- **Goal of the exercise**:
This task calls for printing every entry exactly.

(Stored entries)
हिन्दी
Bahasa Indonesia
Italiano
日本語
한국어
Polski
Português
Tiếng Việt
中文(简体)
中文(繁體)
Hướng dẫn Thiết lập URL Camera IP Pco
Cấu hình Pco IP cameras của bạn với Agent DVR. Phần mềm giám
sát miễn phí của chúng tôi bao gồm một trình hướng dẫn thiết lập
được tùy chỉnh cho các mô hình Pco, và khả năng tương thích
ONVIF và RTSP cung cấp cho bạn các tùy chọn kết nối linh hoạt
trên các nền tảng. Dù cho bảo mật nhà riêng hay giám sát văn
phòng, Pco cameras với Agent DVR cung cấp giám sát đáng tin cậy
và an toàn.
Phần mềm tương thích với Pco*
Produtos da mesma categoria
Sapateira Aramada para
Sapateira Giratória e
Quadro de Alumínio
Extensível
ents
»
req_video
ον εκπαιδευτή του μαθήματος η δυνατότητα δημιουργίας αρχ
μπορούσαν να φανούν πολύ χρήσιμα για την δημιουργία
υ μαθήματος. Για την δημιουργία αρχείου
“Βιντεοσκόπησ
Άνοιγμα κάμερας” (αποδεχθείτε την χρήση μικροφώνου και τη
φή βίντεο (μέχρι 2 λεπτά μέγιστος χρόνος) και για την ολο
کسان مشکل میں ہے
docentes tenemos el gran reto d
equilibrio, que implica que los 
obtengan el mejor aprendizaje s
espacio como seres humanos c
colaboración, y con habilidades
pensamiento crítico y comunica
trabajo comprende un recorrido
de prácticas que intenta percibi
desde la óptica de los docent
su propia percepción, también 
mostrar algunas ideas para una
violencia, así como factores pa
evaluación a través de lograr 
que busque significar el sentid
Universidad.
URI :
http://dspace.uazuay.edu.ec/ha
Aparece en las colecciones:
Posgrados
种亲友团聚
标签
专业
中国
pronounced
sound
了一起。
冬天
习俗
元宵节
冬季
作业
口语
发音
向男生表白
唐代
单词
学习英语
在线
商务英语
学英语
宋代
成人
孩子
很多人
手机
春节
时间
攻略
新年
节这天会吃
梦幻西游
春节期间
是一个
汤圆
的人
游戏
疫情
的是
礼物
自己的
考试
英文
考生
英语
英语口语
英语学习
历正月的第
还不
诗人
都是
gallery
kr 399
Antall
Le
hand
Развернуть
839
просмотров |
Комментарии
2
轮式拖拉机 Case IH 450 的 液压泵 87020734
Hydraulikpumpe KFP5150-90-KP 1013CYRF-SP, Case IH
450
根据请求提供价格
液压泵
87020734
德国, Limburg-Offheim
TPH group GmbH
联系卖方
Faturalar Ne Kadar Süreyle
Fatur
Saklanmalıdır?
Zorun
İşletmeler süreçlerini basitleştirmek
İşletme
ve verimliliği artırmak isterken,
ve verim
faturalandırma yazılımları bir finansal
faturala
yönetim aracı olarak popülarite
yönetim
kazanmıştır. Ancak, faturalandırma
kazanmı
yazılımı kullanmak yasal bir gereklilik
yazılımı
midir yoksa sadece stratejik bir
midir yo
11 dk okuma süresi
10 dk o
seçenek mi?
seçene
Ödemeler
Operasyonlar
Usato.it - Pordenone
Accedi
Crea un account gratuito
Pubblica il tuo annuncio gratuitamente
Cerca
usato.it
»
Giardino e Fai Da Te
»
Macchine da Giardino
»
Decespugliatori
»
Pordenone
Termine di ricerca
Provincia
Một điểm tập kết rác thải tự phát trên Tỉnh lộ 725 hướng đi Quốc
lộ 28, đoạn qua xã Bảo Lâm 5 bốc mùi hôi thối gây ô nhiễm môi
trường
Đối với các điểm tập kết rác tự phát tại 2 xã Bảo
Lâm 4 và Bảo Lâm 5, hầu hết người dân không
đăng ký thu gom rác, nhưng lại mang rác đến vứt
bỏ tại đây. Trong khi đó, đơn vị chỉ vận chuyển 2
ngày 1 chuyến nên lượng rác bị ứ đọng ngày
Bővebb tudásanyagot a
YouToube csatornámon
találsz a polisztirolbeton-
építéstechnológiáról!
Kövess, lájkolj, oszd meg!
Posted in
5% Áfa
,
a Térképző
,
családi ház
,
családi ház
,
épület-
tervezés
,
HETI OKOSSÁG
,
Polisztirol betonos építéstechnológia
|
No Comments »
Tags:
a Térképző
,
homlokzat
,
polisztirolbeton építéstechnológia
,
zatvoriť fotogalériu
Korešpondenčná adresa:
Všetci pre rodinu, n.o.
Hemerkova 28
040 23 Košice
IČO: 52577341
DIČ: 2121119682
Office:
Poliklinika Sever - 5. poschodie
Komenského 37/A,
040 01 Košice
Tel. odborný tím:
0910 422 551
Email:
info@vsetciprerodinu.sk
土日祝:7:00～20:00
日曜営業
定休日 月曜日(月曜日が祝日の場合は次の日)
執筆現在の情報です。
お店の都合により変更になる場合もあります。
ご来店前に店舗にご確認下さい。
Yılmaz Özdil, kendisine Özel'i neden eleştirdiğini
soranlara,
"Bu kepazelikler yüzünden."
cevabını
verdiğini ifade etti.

- **Exercise output**:
हिन्दी
Bahasa Indonesia
Italiano
日本語
한국어
Polski
Português
Tiếng Việt
中文(简体)
中文(繁體)
Hướng dẫn Thiết lập URL Camera IP Pco
Cấu hình Pco IP cameras của bạn với Agent DVR. Phần mềm giám
sát miễn phí của chúng tôi bao gồm một trình hướng dẫn thiết lập
được tùy chỉnh cho các mô hình Pco, và khả năng tương thích
ONVIF và RTSP cung cấp cho bạn các tùy chọn kết nối linh hoạt
trên các nền tảng. Dù cho bảo mật nhà riêng hay giám sát văn
phòng, Pco cameras với Agent DVR cung cấp giám sát đáng tin cậy
và an toàn.
Phần mềm tương thích với Pco*
Produtos da mesma categoria
Sapateira Aramada para
Sapateira Giratória e
Quadro de Alumínio
Extensível
ents
»
req_video
ον εκπαιδευτή του μαθήματος η δυνατότητα δημιουργίας αρχ
μπορούσαν να φανούν πολύ χρήσιμα για την δημιουργία
υ μαθήματος. Για την δημιουργία αρχείου
“Βιντεοσκόπησ
Άνοιγμα κάμερας” (αποδεχθείτε την χρήση μικροφώνου και τη
φή βίντεο (μέχρι 2 λεπτά μέγιστος χρόνος) και για την ολο
کسان مشکل میں ہے
docentes tenemos el gran reto d
equilibrio, que implica que los 
obtengan el mejor aprendizaje s
espacio como seres humanos c
colaboración, y con habilidades
pensamiento crítico y comunica
trabajo comprende un recorrido
de prácticas que intenta percibi
desde la óptica de los docent
su propia percepción, también 
mostrar algunas ideas para una
violencia, así como factores pa
evaluación a través de lograr 
que busque significar el sentid
Universidad.
URI :
http://dspace.uazuay.edu.ec/ha
Aparece en las colecciones:
Posgrados
种亲友团聚
标签
专业
中国
pronounced
sound
了一起。
冬天
习俗
元宵节
冬季
作业
口语
发音
向男生表白
唐代
单词
学习英语
在线
商务英语
学英语
宋代
成人
孩子
很多人
手机
春节
时间
攻略
新年
节这天会吃
梦幻西游
春节期间
是一个
汤圆
的人
游戏
疫情
的是
礼物
自己的
考试
英文
考生
英语
英语口语
英语学习
历正月的第
还不
诗人
都是
gallery
kr 399
Antall
Le
hand
Развернуть
839
просмотров |
Комментарии
2
轮式拖拉机 Case IH 450 的 液压泵 87020734
Hydraulikpumpe KFP5150-90-KP 1013CYRF-SP, Case IH
450
根据请求提供价格
液压泵
87020734
德国, Limburg-Offheim
TPH group GmbH
联系卖方
Faturalar Ne Kadar Süreyle
Fatur
Saklanmalıdır?
Zorun
İşletmeler süreçlerini basitleştirmek
İşletme
ve verimliliği artırmak isterken,
ve verim
faturalandırma yazılımları bir finansal
faturala
yönetim aracı olarak popülarite
yönetim
kazanmıştır. Ancak, faturalandırma
kazanmı
yazılımı kullanmak yasal bir gereklilik
yazılımı
midir yoksa sadece stratejik bir
midir yo
11 dk okuma süresi
10 dk o
seçenek mi?
seçene
Ödemeler
Operasyonlar
Usato.it - Pordenone
Accedi
Crea un account gratuito
Pubblica il tuo annuncio gratuitamente
Cerca
usato.it
»
Giardino e Fai Da Te
»
Macchine da Giardino
»
Decespugliatori
»
Pordenone
Termine di ricerca
Provincia
Một điểm tập kết rác thải tự phát trên Tỉnh lộ 725 hướng đi Quốc
lộ 28, đoạn qua xã Bảo Lâm 5 bốc mùi hôi thối gây ô nhiễm môi
trường
Đối với các điểm tập kết rác tự phát tại 2 xã Bảo
Lâm 4 và Bảo Lâm 5, hầu hết người dân không
đăng ký thu gom rác, nhưng lại mang rác đến vứt
bỏ tại đây. Trong khi đó, đơn vị chỉ vận chuyển 2
ngày 1 chuyến nên lượng rác bị ứ đọng ngày
Bővebb tudásanyagot a
YouToube csatornámon
találsz a polisztirolbeton-
építéstechnológiáról!
Kövess, lájkolj, oszd meg!
Posted in
5% Áfa
,
a Térképző
,
családi ház
,
családi ház
,
épület-
tervezés
,
HETI OKOSSÁG
,
Polisztirol betonos építéstechnológia
|
No Comments »
Tags:
a Térképző
,
homlokzat
,
polisztirolbeton építéstechnológia
,
zatvoriť fotogalériu
Korešpondenčná adresa:
Všetci pre rodinu, n.o.
Hemerkova 28
040 23 Košice
IČO: 52577341
DIČ: 2121119682
Office:
Poliklinika Sever - 5. poschodie
Komenského 37/A,
040 01 Košice
Tel. odborný tím:
0910 422 551
Email:
info@vsetciprerodinu.sk
土日祝:7:00～20:00
日曜営業
定休日 月曜日(月曜日が祝日の場合は次の日)
執筆現在の情報です。
お店の都合により変更になる場合もあります。
ご来店前に店舗にご確認下さい。
Yılmaz Özdil, kendisine Özel'i neden eleştirdiğini
soranlara,
"Bu kepazelikler yüzünden."
cevabını
verdiğini ifade etti.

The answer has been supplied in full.